Le mécanisme proposé est proche, même s'il s'applique à un champ différent, de ce qui a pu être examiné en son temps dans le cadre du projet de loi organique relatif au système universel de retraite. Aussi intéressante cette idée soit-elle, j'estime qu'elle doit s'insérer dans une réflexion plus large sur l'évolution du pilotage des finances sociales, à laquelle pourrait d'ailleurs s'adjoindre une nouvelle définition du champ des LFSS comme une modernisation de l'examen dans lequel nous nous engageons chaque automne.
La date retenue par le Sénat dans sa rédaction montre d'ailleurs l'absence d'urgence absolue sur ce sujet, en comparaison des autres dispositions. Nous gagnerions vraiment à faire prochainement une proposition cohérente et complète sur tous les aspects des LFSS. Je suis attaché par ailleurs à ce que nous ne mélangions pas tous les sujets, alors que ce texte porte déjà des mesures très fortes pour l'autonomie de nos concitoyens.
Je sais qu'à ce sujet, nos assemblées partagent un objectif commun, et je souhaite que nous menions un travail coordonné pour les faire avancer, d'ici quelques mois.
Le Sénat a adopté dans le même temps le projet de loi ordinaire. Concernant ce texte, trois articles restent en discussion, le Sénat ayant adopté deux articles conformes. Je tiens à souligner là aussi l'accord que nous partageons concernant le fond : je suis également animé, comme les sénateurs de la conviction que le transfert en 2024 d'une fraction de contribution sociale généralisée (CSG) de la CADES vers la Caisse nationale de solidarité pour l'autonomie (CNSA) constitue un engagement crucial dans le financement du soutien à l'autonomie.

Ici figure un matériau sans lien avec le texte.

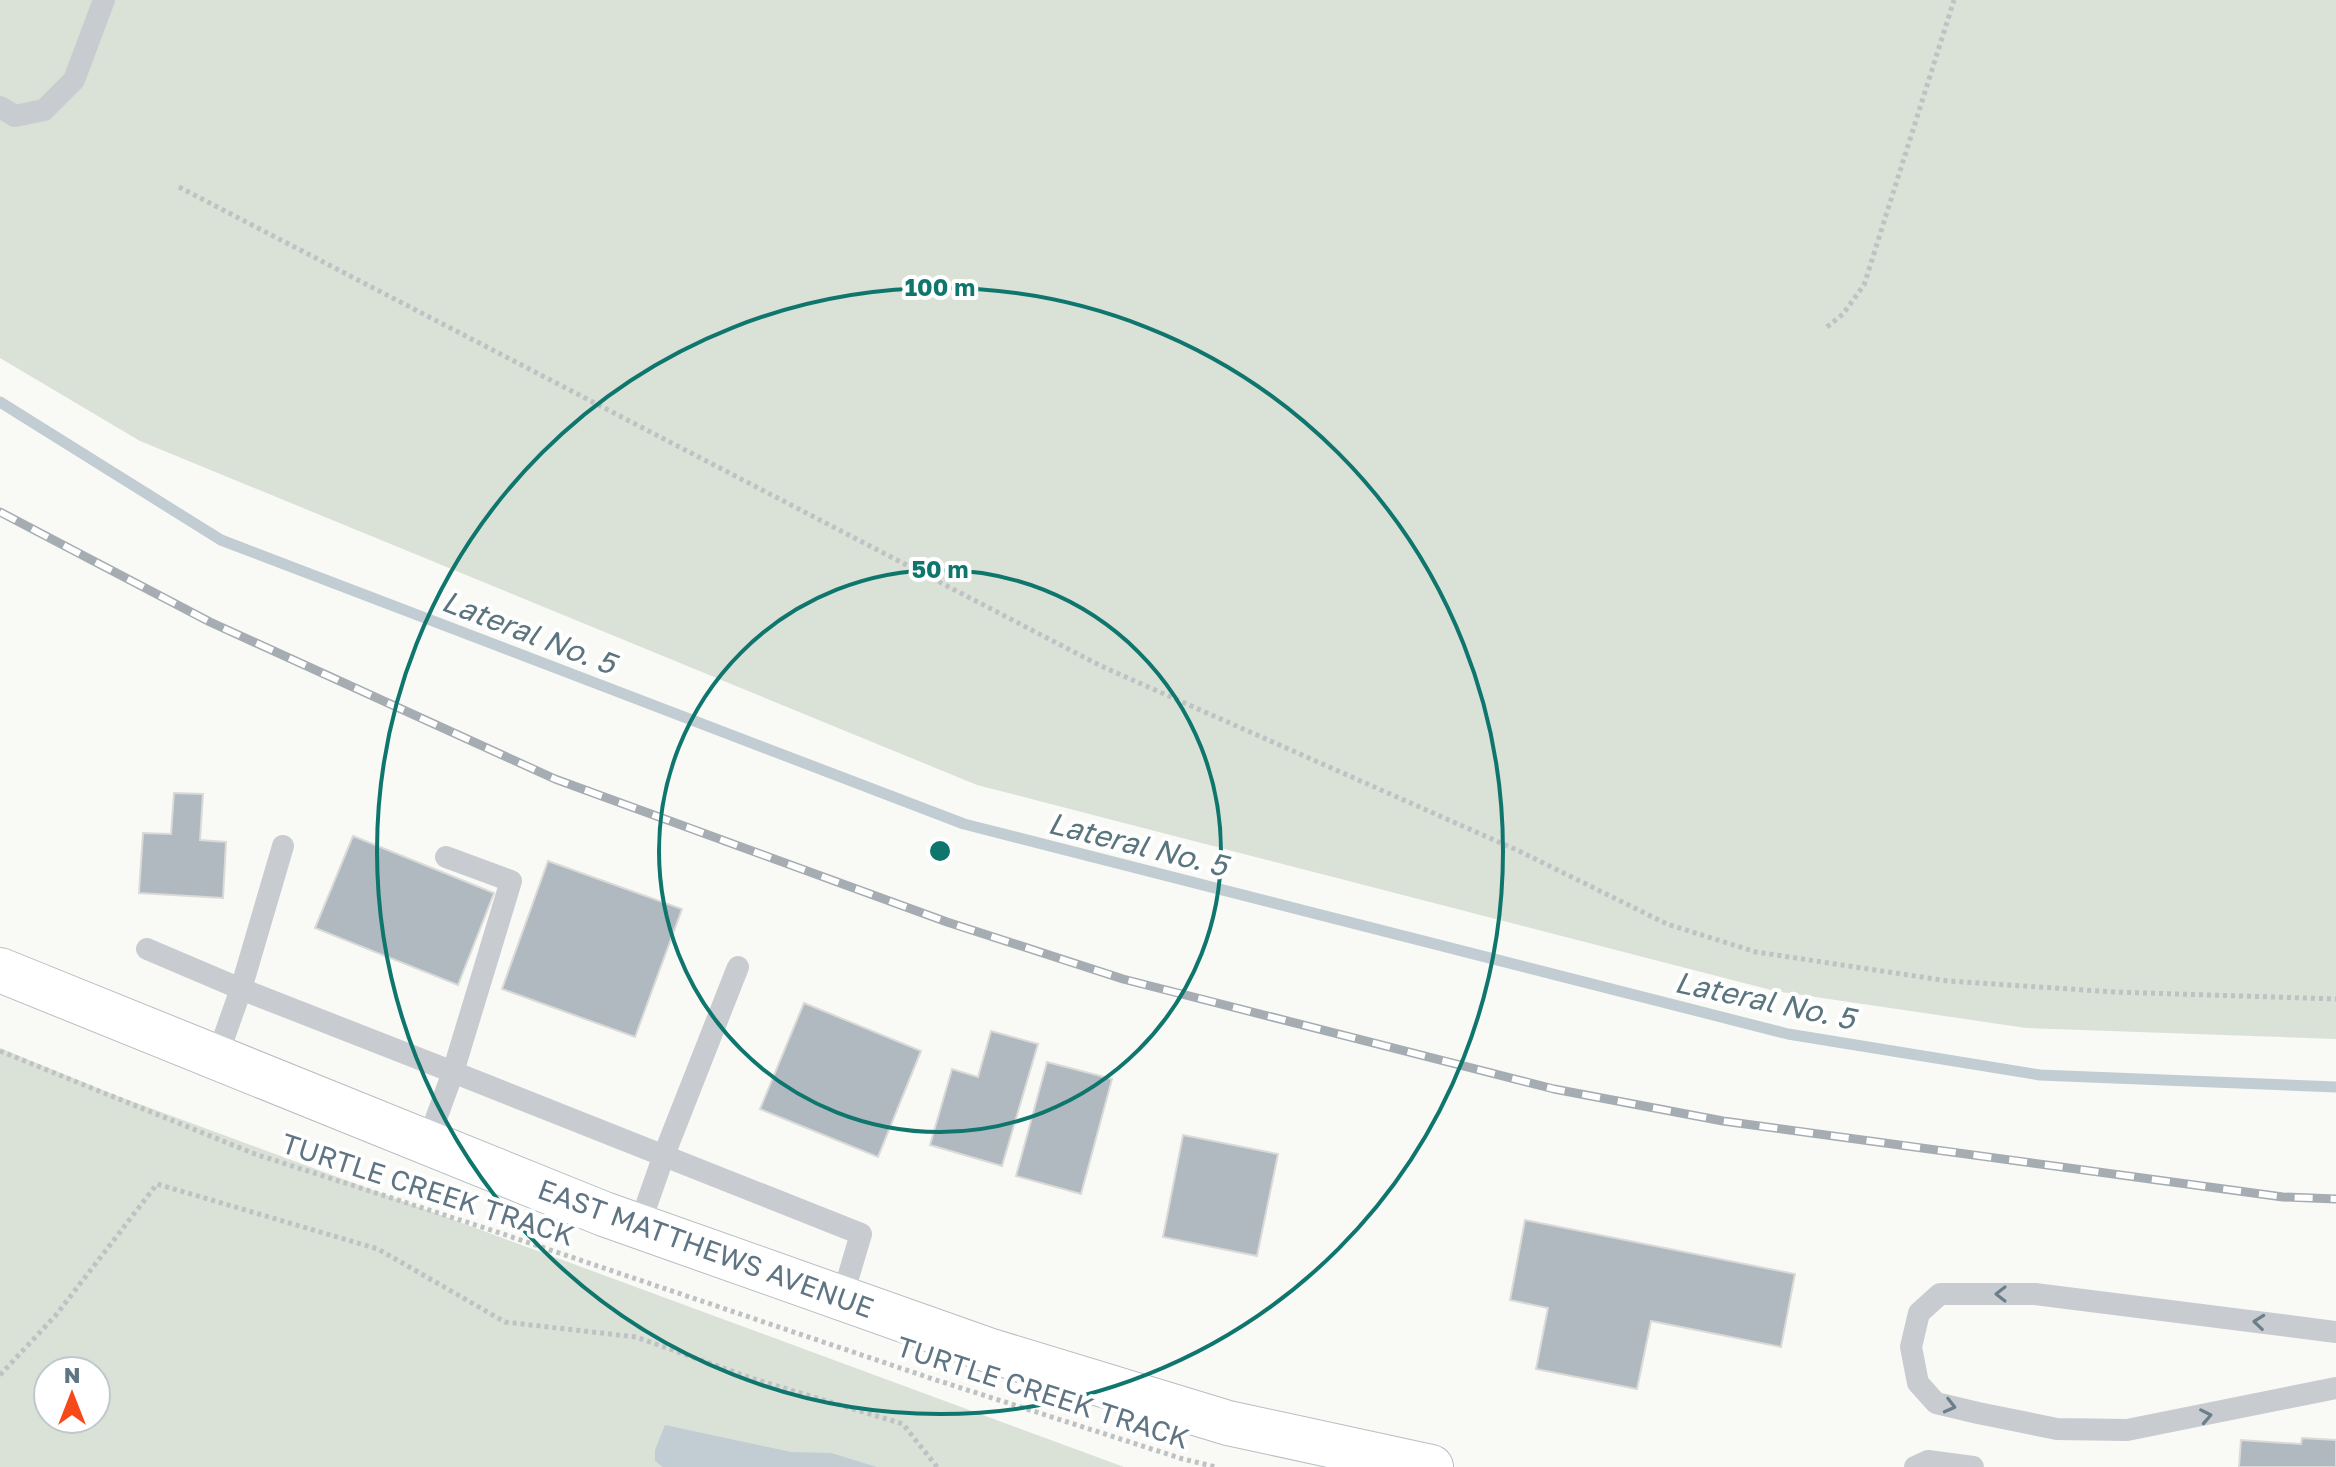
<svg xmlns="http://www.w3.org/2000/svg" width="2336" height="1467" font-family="'Golos Text',sans-serif">
<rect width="100%" height="100%" fill="#f9f9f6"/>
<g fill="#dae1d6" fill-rule="evenodd">
<polygon points="0,0 2336,0 2336,1039 2026,1028 1775,991 977,785 140,441 0,358"/>
<path d="M0,1048L115,1095L1124,1467H0ZM48,1371H96V1419H48Z"/>
</g>
<polygon fill="#c1cdd2" points="665,1425 791,1452 831,1453 877,1467 663,1467 655,1461 655,1450"/>
<g fill="none" stroke-linecap="round" stroke-linejoin="round">
<polyline stroke="#c1cdd2" stroke-width="11" points="0,402 221,540 964,824 1788,1034 2040,1075 2336,1087"/>
</g>
<g fill="#b0b9c0" stroke="#dadad8" stroke-width="2">
<polygon points="174,793 203,794 200,840 226,842 223,898 139,893 143,833 171,834"/>
<polygon points="353,836 494,893 458,985 315,928"/>
<polygon points="548,861 682,909 635,1037 502,989"/>
<polygon points="804,1003 921,1051 878,1157 760,1109"/>
<polygon points="991,1031 1038,1044 1002,1166 930,1145 952,1069 978,1077"/>
<polygon points="1047,1062 1112,1079 1081,1194 1016,1176"/>
<polygon points="1183,1135 1278,1154 1257,1256 1163,1237"/>
<polygon points="1525,1220 1795,1274 1781,1347 1651,1321 1637,1389 1536,1369 1548,1308 1510,1300"/>
<polygon points="2302,1438 2336,1440 2336,1467 2239,1467 2241,1440 2301,1444"/>
</g>
<g fill="none" stroke-linecap="round" stroke-linejoin="round">
<defs>
<polyline id="secondary" points="0,970 604,1214 988,1350 1228,1423 1431,1467"/>
</defs>
<use href="#secondary" stroke="#b7bec3" stroke-width="46"/>
<g stroke="#bfc2c4" stroke-width="5" stroke-dasharray="4 4" stroke-linecap="butt">
<polyline points="179,187 1101,666 1519,851 1667,924 1756,952 1948,981 2115,992 2336,999"/>
<polyline points="1827,327 1843,314 1864,285 1954,0"/>
<polyline points="0,1051 255,1154 488,1229 933,1379 1183,1459 1216,1467"/>
<polyline points="0,1375 56,1315 157,1184 378,1249 505,1322 636,1337 754,1379 903,1424 937,1467"/>
</g>
<g stroke="#c8ccd0" stroke-width="22">
<polyline points="0,107 15,116 44,110 74,80 104,0"/>
<polyline points="147,949 241,989 283,846"/>
<polyline points="217,1057 241,989 453,1072 511,881 446,857"/>
<polyline points="428,1141 453,1072 861,1234 842,1298"/>
<polyline points="639,1226 664,1155 738,967"/>
<polyline points="2336,1332 2035,1294 1940,1294 1919,1313 1911,1347 1918,1383 1936,1403 1978,1413 2057,1429 2127,1430 2336,1388"/>
<polyline points="1915,1467 1928,1461 1973,1467"/>
</g>
<use href="#secondary" stroke="#fff" stroke-width="44"/>
<defs>
<polyline id="rail" points="0,512 210,622 555,779 947,922 1123,979 1554,1089 1723,1121 2283,1197 2336,1199"/>
</defs>
<use href="#rail" stroke="#a5adb3" stroke-width="9"/>
<use href="#rail" stroke="#fff" stroke-width="6" stroke-dasharray="18" stroke-linecap="butt"/>
</g>
<defs><path id="oneway-chevron" d="M-2-3.5L2.5 0L-2 3.5" fill="none" stroke-width="1.6" stroke-linecap="round" stroke-linejoin="round" transform="scale(2)"/></defs>
<g stroke="#6a7e8c">
<use href="#oneway-chevron" transform="translate(2001 1294) rotate(180)"/>
<use href="#oneway-chevron" transform="translate(2259 1322) rotate(-174)"/>
<use href="#oneway-chevron" transform="translate(1950 1406) rotate(14)"/>
<use href="#oneway-chevron" transform="translate(2206 1416) rotate(-11)"/>
</g>
<g fill="none" stroke="#0f766e" stroke-width="4">
<circle cx="940" cy="851" r="281"/>
<circle cx="940" cy="851" r="563"/>
</g>
<g text-anchor="middle" dominant-baseline="central" stroke-width="8" stroke-linejoin="round" paint-order="stroke">
<g font-size="28" fill="#607584" stroke="#fff">
<text transform="translate(428 1189) rotate(18)">TURTLE CREEK TRACK</text>
<text transform="translate(706 1248) rotate(20)">EAST MATTHEWS AVENUE</text>
<text transform="translate(1043 1392) rotate(18)">TURTLE CREEK TRACK</text>
</g>
<g font-size="30" font-style="italic" fill="#5b757e" stroke="#fff">
<text transform="translate(529 632) rotate(21)">Lateral No. 5</text>
<text transform="translate(1138 844) rotate(14)">Lateral No. 5</text>
<text transform="translate(1765 1000) rotate(12)">Lateral No. 5</text>
</g>
</g>
<circle cx="940" cy="851" r="12" fill="#0f766e" stroke="#fff" stroke-width="4"/>
<g font-size="24" text-anchor="middle" font-weight="bold" fill="#0f766e" stroke="#fff" stroke-width="8" stroke-linejoin="round" paint-order="stroke">
<text x="940" y="296">100 m</text>
<text x="940" y="578">50 m</text>
</g>
<g transform="translate(72 1395)"><circle r="38" fill="#ffffff" stroke="#bfc8ce" stroke-width="2"/>
<path d="M0-6L14 30L0 20L-14 30Z" fill="#f54919"/>
<text y="-12" font-size="22" font-weight="bold" text-anchor="middle" fill="#607584">N</text>
</g>
</svg>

Je vois également que les modifications apportées concernant la cinquième branche, dont nous avons acté la création en première lecture à l'Assemblée nationale, ont permis d'améliorer la qualité du texte, et je ne peux qu'y souscrire. Il en va de même pour l'article 3 concernant le transfert de la soulte des industries électriques et gazières à l'Agence centrale des organismes de sécurité sociale (ACOSS), afin de soulager aussi rapidement que possible la trésorerie de la sécurité sociale.
Cependant, la suppression par le Sénat des dispositions relatives à la reprise par la CADES de la dette des établissements de santé, privés d'intérêt collectif et assurant le service public hospitalier fait obstacle à ce que nous trouvions un accord lors de cette commission mixte paritaire. Conformément aux annonces du Gouvernement en novembre 2019, le présent projet de loi prévoit en effet qu'un tiers du montant des dettes accumulées jusqu'au 31 décembre 2019, à hauteur de 13 milliards d'euros, soit transféré à la CADES. Le financement de ces établissements par l'assurance maladie constitue pour moi une preuve amplement suffisante du caractère social de la dette et donc des modalités de reprise proposées par le Gouvernement. Sa suppression, à l'inverse, maintiendrait les hôpitaux dans l'asphyxie budgétaire qui est la leur actuellement.
Ces éléments me semblent de nature à constater dès maintenant la divergence, partielle mais substantielle, entre nos deux chambres, et à acter dès à présent l'échec de notre commission mixte paritaire.